- Mãe, os brasileiros que vem morar em Portugal têm que aprender português - Antônio perguntou, interrompendo minha negociação com o dono dos queijos.
- Não, Antônio, falamos a mesma língua que eles. A diferença que você está percebendo é apenas o sotaque, algumas palavras e expressões. Mas isso não impede de nos entendermos - expliquei, rindo de sua lógica de menino.
- Vocês falam português, como nós - emendou o simpático senhor que nos atendia -, afinal, fomos os primeiros a chegar ao Brasil.
- Não foram, não - eu disse, sem nenhum traço de raiva na voz -, os índios é que foram os primeiros.
- Mas fomos nós quem descobrimos o Brasil - replicou o português, meio desconcertado com a minha negativa.
- Não foram, não - repeti -, vocês não descobriram o Brasil, vocês o colonizaram - eu disse, com tamanha convicção que o homem preferiu calar-se.
O Antônio que, sem querer, causara o constrangimento, aproximou-se do pai e do irmão para contar o diálogo e, rindo, me acusar de querer arrumar confusão com o simpático português. O que ele não contava era com a reação do Pedro, que ficou do meu lado com entusiasmo.
- Minha mãe tá certa. Eles são colonizadores, não são descobridores de nada - disse, em tom inflamado.
__________________________________________________
--- Enunciado da tarefa ---
Transcreva o trecho inteiro, palavra por palavra. A listagem a seguir é um material à parte, independente do trecho.

--- Material ---
__________________________________________________
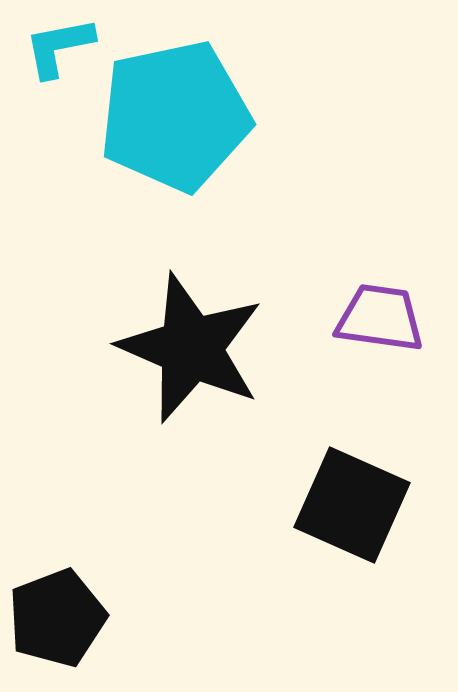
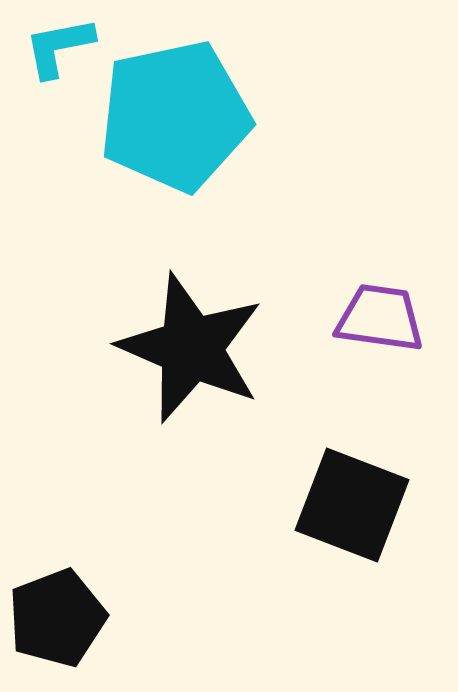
black square: rotated 3 degrees counterclockwise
__________________________________________________
--- Resposta do exercício ---
- Mãe, os brasileiros que vem morar em Portugal têm que aprender português - Antônio perguntou, interrompendo minha negociação com o dono dos queijos.
- Não, Antônio, falamos a mesma língua que eles. A diferença que você está percebendo é apenas o sotaque, algumas palavras e expressões. Mas isso não impede de nos entendermos - expliquei, rindo de sua lógica de menino.
- Vocês falam português, como nós - emendou o simpático senhor que nos atendia -, afinal, fomos os primeiros a chegar ao Brasil.
- Não foram, não - eu disse, sem nenhum traço de raiva na voz -, os índios é que foram os primeiros.
- Mas fomos nós quem descobrimos o Brasil - replicou o português, meio desconcertado com a minha negativa.
- Não foram, não - repeti -, vocês não descobriram o Brasil, vocês o colonizaram - eu disse, com tamanha convicção que o homem preferiu calar-se.
O Antônio que, sem querer, causara o constrangimento, aproximou-se do pai e do irmão para contar o diálogo e, rindo, me acusar de querer arrumar confusão com o simpático português. O que ele não contava era com a reação do Pedro, que ficou do meu lado com entusiasmo.
- Minha mãe tá certa. Eles são colonizadores, não são descobridores de nada - disse, em tom inflamado.